───── Excerpted data
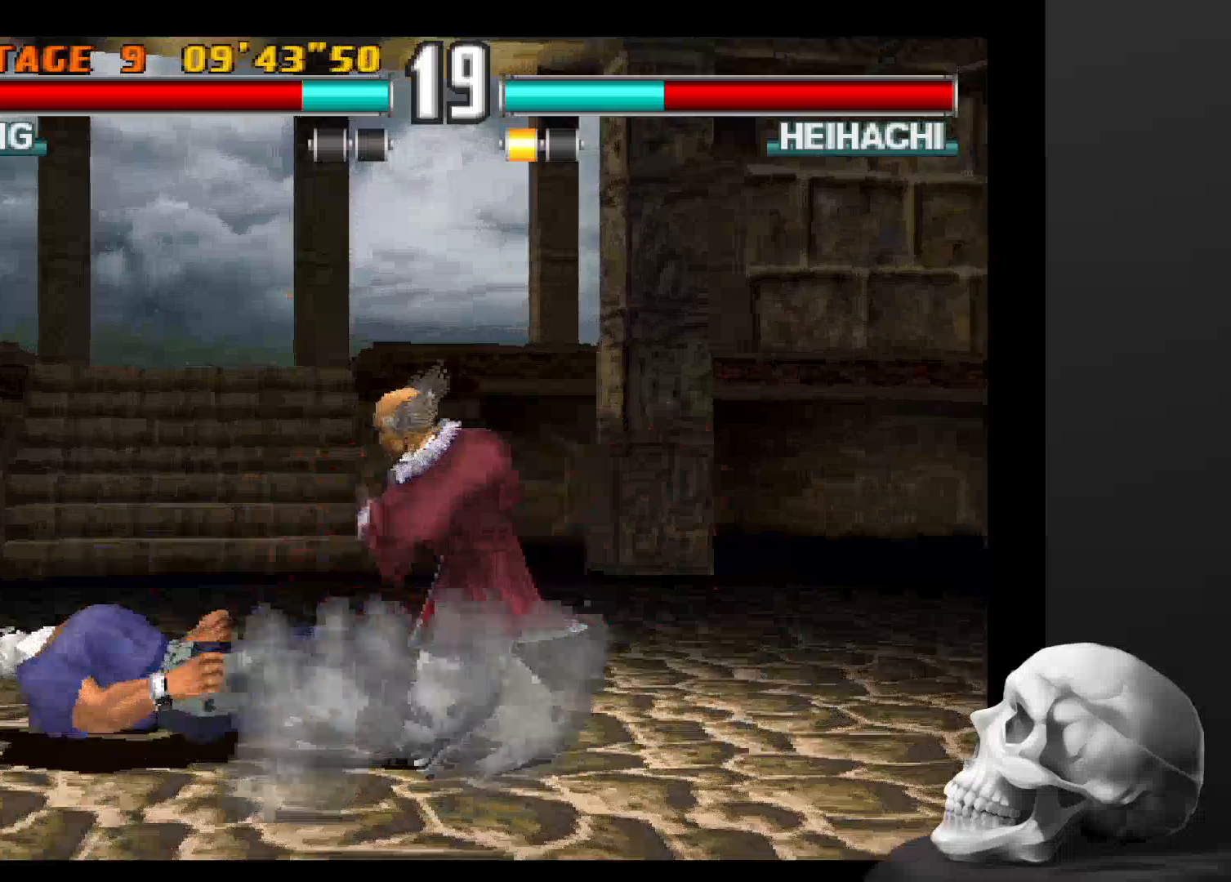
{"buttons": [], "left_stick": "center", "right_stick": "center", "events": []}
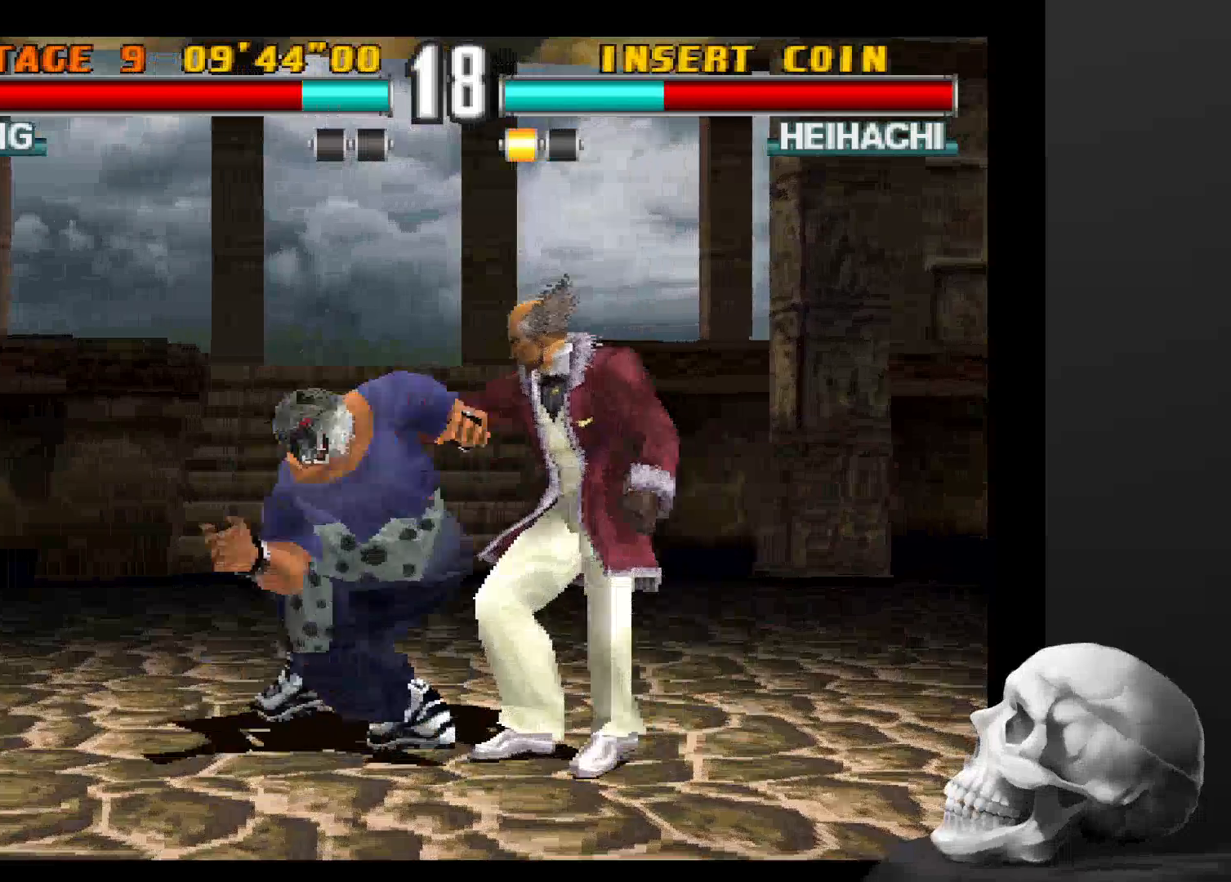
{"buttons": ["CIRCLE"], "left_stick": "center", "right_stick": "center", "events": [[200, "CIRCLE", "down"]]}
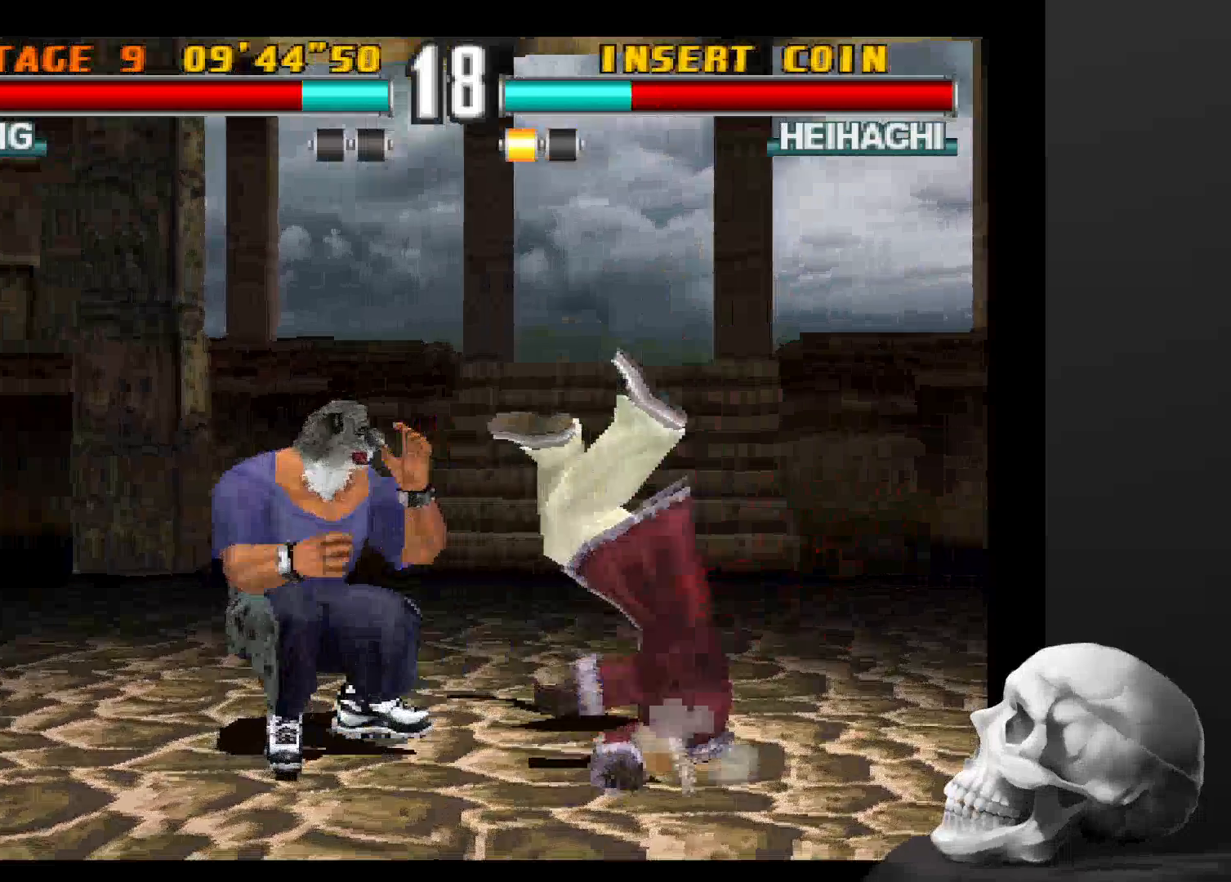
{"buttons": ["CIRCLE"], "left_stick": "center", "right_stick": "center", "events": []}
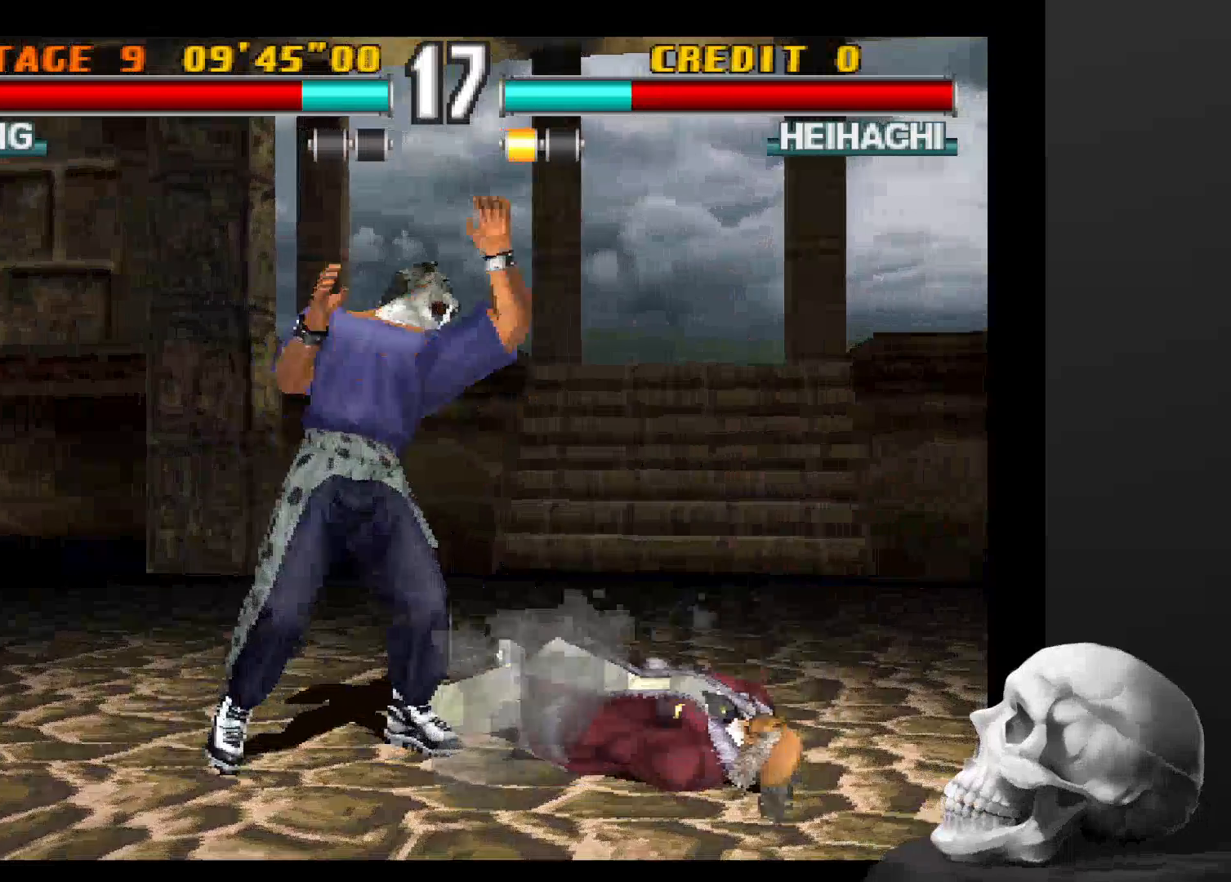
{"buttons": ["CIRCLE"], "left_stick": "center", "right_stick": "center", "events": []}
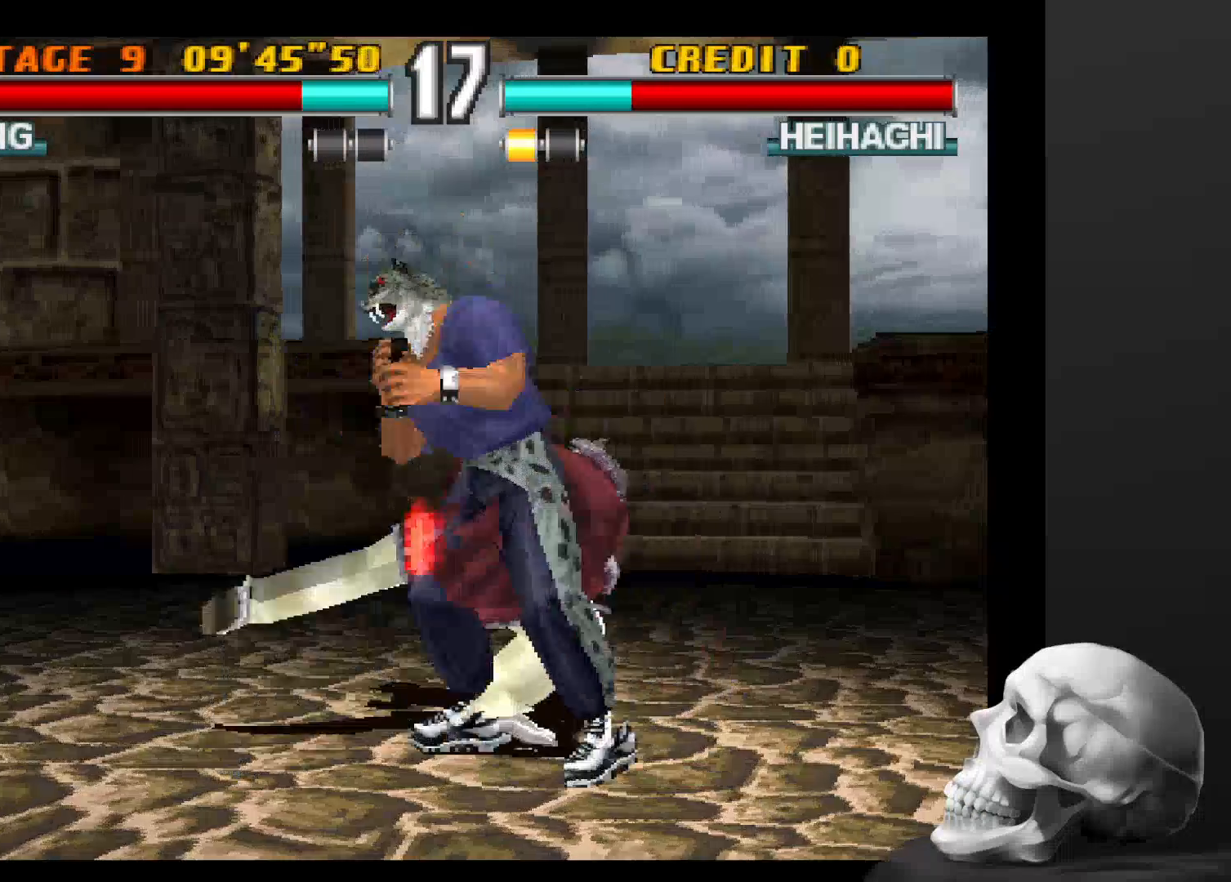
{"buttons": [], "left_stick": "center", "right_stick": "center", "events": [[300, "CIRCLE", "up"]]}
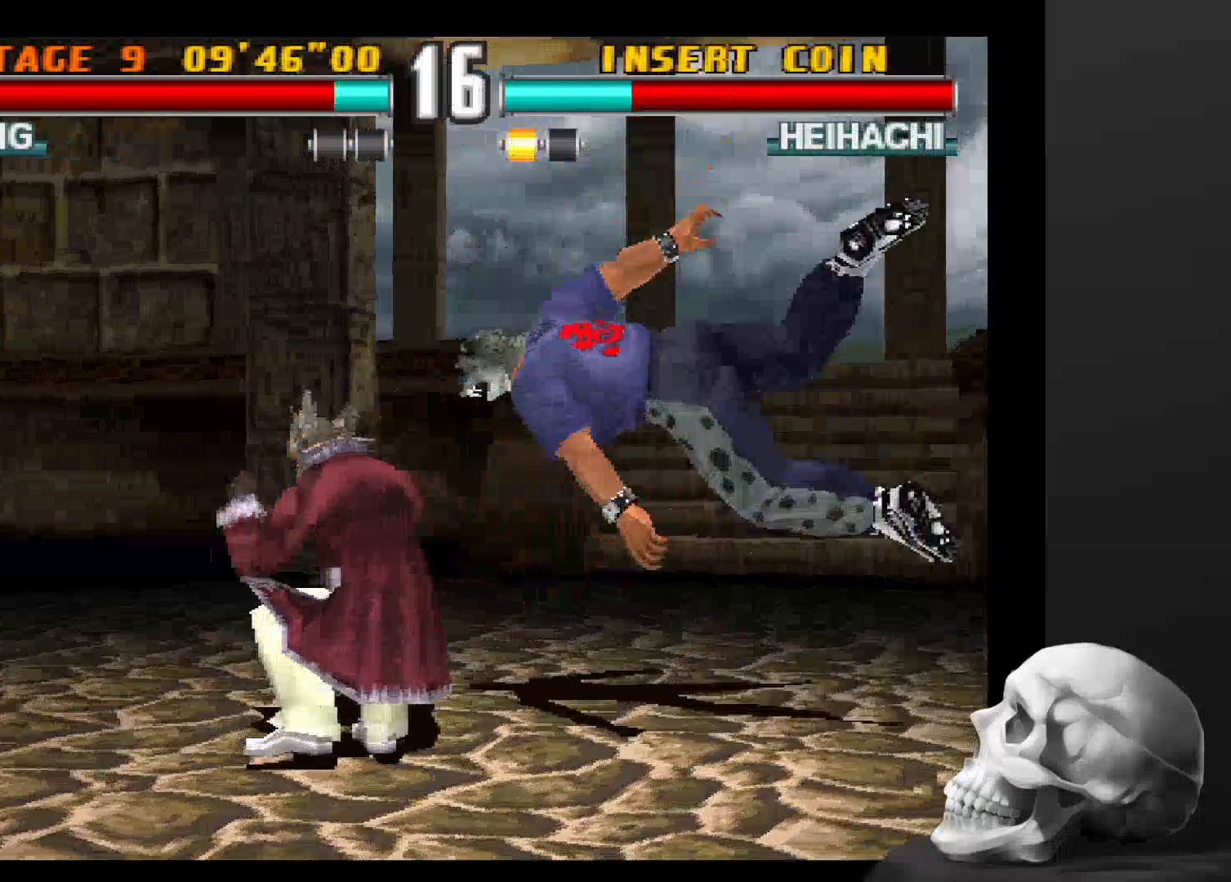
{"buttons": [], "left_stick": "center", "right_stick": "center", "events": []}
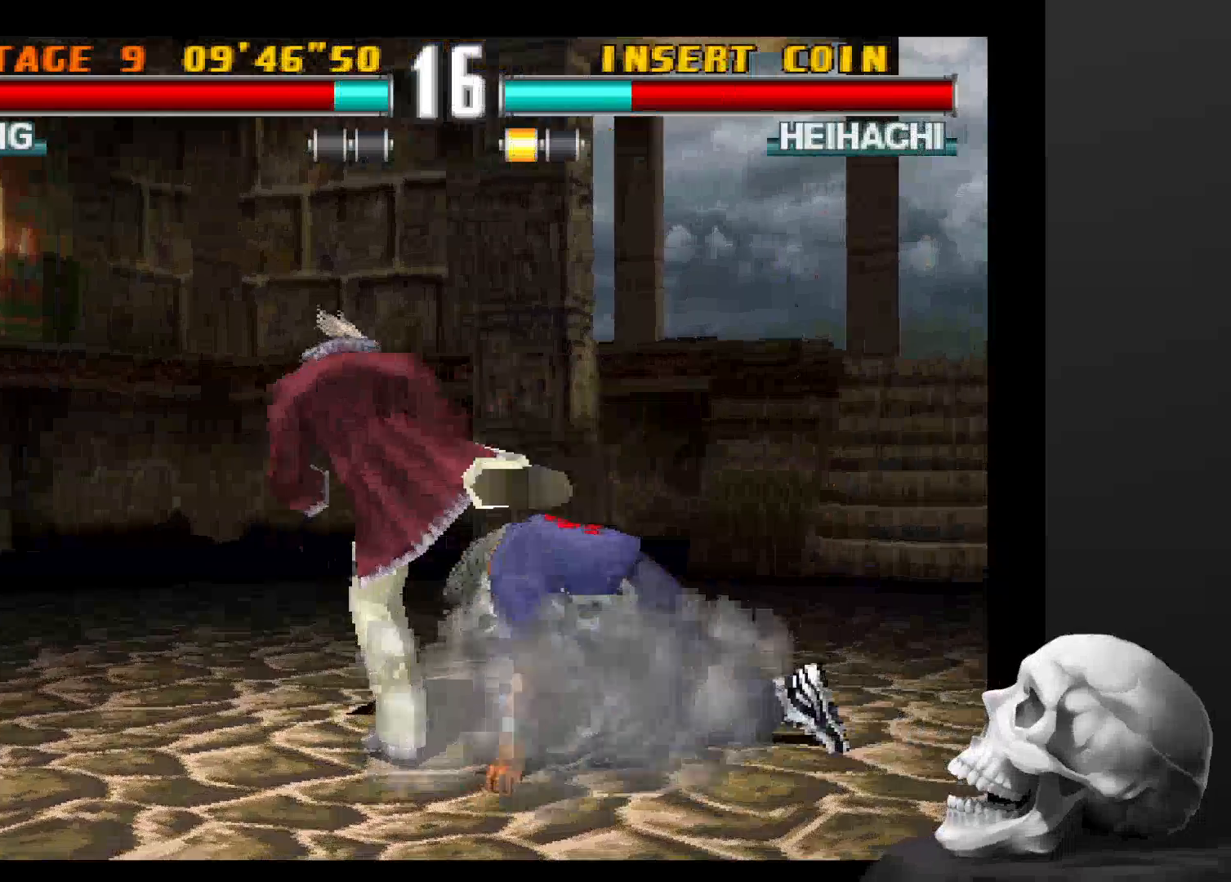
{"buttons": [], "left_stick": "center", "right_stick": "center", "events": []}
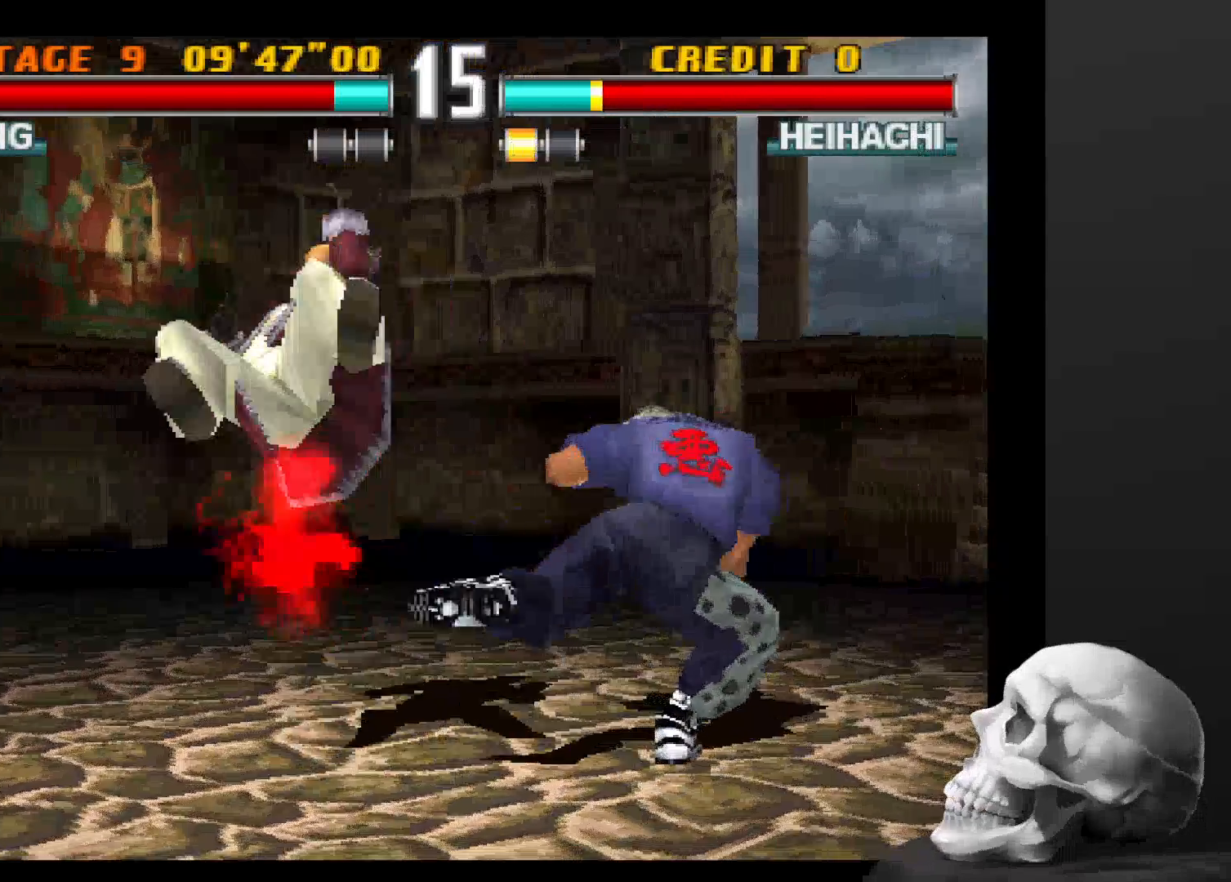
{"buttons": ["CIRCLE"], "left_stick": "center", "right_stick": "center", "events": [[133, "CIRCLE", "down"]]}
──────────
Problem details – Every line of the material should be repeated precisely; pictures are to be excluded.

Response –
{"buttons": [], "left_stick": "center", "right_stick": "center", "events": []}
{"buttons": ["CIRCLE"], "left_stick": "center", "right_stick": "center", "events": [[200, "CIRCLE", "down"]]}
{"buttons": ["CIRCLE"], "left_stick": "center", "right_stick": "center", "events": []}
{"buttons": ["CIRCLE"], "left_stick": "center", "right_stick": "center", "events": []}
{"buttons": [], "left_stick": "center", "right_stick": "center", "events": [[300, "CIRCLE", "up"]]}
{"buttons": [], "left_stick": "center", "right_stick": "center", "events": []}
{"buttons": [], "left_stick": "center", "right_stick": "center", "events": []}
{"buttons": ["CIRCLE"], "left_stick": "center", "right_stick": "center", "events": [[133, "CIRCLE", "down"]]}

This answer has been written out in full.